==== GIVEN RECORDS ====
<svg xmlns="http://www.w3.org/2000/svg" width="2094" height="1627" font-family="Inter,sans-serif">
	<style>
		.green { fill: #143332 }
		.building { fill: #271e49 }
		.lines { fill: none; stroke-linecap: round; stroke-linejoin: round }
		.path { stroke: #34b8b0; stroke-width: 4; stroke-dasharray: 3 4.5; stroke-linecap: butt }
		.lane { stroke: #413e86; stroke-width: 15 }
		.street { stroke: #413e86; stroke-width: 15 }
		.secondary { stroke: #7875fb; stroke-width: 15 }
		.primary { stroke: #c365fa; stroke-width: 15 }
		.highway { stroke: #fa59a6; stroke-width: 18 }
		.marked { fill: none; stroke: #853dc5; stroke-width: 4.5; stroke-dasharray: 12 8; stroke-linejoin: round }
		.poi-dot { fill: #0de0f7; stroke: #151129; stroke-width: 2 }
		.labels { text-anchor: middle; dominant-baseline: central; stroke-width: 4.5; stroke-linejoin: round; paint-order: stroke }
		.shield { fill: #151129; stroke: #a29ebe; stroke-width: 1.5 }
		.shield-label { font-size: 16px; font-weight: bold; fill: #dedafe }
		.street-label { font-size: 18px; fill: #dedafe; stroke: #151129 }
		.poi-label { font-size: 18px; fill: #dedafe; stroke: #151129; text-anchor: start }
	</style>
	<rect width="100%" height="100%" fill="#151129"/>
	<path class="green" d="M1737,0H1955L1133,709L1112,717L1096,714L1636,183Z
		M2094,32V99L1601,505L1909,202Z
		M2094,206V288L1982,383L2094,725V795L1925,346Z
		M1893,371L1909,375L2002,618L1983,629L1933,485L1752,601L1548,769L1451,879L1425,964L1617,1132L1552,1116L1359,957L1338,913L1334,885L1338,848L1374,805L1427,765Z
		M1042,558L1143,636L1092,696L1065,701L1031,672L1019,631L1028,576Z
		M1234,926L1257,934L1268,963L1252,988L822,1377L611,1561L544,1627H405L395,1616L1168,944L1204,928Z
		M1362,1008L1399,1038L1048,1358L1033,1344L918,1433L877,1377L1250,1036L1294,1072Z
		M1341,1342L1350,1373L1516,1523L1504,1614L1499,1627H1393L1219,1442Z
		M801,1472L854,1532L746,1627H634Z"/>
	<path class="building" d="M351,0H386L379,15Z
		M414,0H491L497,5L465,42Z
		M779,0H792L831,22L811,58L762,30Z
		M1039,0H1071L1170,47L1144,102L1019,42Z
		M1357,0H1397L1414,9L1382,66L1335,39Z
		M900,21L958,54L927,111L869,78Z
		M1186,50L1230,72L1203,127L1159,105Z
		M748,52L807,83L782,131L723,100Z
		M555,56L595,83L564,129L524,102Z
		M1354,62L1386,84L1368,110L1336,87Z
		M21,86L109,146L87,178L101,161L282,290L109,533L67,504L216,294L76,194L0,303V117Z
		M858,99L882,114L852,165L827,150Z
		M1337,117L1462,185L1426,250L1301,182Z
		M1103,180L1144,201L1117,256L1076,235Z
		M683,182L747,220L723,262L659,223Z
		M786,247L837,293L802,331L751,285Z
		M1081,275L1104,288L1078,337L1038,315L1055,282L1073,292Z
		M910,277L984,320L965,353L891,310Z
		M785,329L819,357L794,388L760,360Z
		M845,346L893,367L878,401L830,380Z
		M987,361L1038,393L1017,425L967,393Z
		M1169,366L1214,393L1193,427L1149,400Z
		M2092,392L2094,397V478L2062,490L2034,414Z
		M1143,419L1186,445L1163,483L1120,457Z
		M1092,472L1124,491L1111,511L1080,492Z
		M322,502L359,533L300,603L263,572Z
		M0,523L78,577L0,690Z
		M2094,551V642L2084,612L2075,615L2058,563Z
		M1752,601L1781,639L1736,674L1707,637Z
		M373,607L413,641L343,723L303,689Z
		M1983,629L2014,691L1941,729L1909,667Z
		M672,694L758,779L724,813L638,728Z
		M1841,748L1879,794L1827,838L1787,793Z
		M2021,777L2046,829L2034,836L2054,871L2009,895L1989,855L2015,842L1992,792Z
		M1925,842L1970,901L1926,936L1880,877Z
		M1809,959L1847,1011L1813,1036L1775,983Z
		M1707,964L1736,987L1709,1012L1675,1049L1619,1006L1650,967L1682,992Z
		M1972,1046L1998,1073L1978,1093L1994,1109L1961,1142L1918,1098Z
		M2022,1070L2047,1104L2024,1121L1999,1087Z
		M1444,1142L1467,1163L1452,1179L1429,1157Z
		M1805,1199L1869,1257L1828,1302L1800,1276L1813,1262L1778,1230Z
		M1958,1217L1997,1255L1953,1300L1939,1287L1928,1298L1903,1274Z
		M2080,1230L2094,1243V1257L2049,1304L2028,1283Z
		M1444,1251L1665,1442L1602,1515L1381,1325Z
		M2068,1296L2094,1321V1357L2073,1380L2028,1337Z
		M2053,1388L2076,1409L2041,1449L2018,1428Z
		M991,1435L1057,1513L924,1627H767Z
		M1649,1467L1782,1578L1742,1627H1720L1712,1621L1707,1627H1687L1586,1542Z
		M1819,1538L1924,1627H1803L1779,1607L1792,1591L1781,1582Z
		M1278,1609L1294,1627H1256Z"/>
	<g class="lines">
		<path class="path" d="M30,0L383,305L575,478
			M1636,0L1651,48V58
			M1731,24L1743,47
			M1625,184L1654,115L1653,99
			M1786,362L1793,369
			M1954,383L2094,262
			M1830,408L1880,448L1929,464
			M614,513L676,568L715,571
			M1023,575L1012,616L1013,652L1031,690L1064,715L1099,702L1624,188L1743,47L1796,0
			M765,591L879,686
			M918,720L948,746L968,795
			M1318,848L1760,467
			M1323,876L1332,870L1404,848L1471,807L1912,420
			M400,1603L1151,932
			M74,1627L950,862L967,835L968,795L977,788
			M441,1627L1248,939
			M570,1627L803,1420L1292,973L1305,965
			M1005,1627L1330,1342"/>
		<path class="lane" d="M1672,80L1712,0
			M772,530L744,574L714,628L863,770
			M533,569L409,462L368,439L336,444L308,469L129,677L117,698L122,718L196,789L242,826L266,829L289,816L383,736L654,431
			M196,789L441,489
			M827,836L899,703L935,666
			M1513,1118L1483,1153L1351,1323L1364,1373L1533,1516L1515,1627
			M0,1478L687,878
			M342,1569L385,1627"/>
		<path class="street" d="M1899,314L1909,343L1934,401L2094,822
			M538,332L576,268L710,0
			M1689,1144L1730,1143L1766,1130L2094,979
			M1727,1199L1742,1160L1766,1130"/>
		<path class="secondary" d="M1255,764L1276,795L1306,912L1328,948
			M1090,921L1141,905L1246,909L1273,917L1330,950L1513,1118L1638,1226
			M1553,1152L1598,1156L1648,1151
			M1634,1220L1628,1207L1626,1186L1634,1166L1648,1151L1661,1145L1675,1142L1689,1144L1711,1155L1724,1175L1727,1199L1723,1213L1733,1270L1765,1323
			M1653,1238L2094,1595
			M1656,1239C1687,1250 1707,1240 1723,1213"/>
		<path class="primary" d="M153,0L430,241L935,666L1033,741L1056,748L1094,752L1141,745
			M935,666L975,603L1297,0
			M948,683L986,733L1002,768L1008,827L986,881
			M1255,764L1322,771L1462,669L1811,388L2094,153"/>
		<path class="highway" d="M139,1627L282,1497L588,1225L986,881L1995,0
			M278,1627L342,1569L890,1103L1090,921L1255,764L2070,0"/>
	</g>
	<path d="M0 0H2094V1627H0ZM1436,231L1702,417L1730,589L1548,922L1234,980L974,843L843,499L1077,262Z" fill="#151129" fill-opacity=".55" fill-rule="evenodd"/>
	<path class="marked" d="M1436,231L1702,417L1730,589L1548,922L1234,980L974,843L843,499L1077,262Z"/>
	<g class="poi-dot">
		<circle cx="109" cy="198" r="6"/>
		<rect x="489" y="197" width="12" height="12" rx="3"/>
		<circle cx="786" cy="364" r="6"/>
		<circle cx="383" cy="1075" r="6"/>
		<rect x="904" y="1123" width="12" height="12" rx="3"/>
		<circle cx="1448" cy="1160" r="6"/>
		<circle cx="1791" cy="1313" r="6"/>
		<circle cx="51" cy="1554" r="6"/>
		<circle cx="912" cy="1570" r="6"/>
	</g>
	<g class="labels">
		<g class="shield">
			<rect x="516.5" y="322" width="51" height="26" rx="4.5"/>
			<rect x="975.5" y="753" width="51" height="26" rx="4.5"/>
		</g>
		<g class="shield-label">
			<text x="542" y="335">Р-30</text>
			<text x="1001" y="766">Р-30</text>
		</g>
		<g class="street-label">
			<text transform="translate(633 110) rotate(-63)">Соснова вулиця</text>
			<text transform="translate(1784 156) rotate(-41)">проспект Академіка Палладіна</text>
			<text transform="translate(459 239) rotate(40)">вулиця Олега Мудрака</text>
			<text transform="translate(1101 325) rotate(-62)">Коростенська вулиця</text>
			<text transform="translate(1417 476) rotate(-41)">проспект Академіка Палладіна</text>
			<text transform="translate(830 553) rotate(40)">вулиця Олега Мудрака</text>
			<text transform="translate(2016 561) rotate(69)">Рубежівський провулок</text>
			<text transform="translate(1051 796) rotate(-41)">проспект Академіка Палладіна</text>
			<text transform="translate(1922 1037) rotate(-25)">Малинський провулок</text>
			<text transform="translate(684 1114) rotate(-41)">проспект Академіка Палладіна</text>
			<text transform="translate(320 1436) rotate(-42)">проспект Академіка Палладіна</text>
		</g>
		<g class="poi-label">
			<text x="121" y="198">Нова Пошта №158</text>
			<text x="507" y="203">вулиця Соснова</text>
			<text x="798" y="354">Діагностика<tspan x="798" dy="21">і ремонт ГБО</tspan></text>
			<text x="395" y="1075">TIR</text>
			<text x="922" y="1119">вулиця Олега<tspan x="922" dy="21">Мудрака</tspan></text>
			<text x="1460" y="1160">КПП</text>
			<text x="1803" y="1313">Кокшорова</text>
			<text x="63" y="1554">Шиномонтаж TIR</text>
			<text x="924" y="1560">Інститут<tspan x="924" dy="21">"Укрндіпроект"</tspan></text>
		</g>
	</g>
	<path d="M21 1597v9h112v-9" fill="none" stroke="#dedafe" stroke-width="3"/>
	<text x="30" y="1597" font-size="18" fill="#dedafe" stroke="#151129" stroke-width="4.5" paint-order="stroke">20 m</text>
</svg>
====
The lines to copy are those in the listing that contain "primary".

		.primary { stroke: #c365fa; stroke-width: 15 }
		<path class="primary" d="M153,0L430,241L935,666L1033,741L1056,748L1094,752L1141,745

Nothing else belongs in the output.